*Texto fuente*:
· · · ·

Al estudio Samper entró gracias a su insistencia. Fue a París con la excusa de una beca para realizar una maestría a la que nunca asistió. Llegó a tocar las puertas de Le Corbusier por días, hasta que logró entrar a trabajar, primero gratis y luego como un arquitecto más del estudio.

El diseño de Le Corbusier para Bogotá nunca se realizó, pero poco después el gobierno de India le hizo una propuesta parecida: construir desde una ciudad nueva, Chandigarh, que se convertiría en la capital política de la región de Punyab después de su independencia de Pakistán.

· · · ·

*Datos mostrados*:
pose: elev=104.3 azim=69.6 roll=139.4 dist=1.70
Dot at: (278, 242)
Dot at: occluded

· · · ·

*Tareas*:
• a. En el texto sobre Le Corbusier, ¿qué excusa usó Samper para ir a París?
• b. Continúa el texto sobre Le Corbusier y Chandigarh a partir de su última oración.
Las líneas son material independiente del texto.

*Resultados finales*:
• a. Una beca para realizar una maestría a la que nunca asistió.

• b.
Fue por esa época que Germán Samper conoció al arquitecto indio Balkrishna Doshi, ganador en 2018 del Premio Pritzker de Arquitectura, que es el equivalente al Nobel en esa disciplina. Pero en ese entonces, Doshi no era más que un estudiante que quería entrar a formar parte del estudio de Le Corbusier, al igual que Samper en París. Fue justamente Samper quien le ayudó a entrar. Desde entonces estos dos arquitectos mantuvieron una entrañable amistad, a pesar de la distancia.

Pero Samper y Doshi comparten algo más que eso. Ambos fueron determinantes en el desarrollo arquitectónico de sus propios países, partiendo de la base de que la arquitectura debe ser menos estética que funcional y, por encima de todo, social.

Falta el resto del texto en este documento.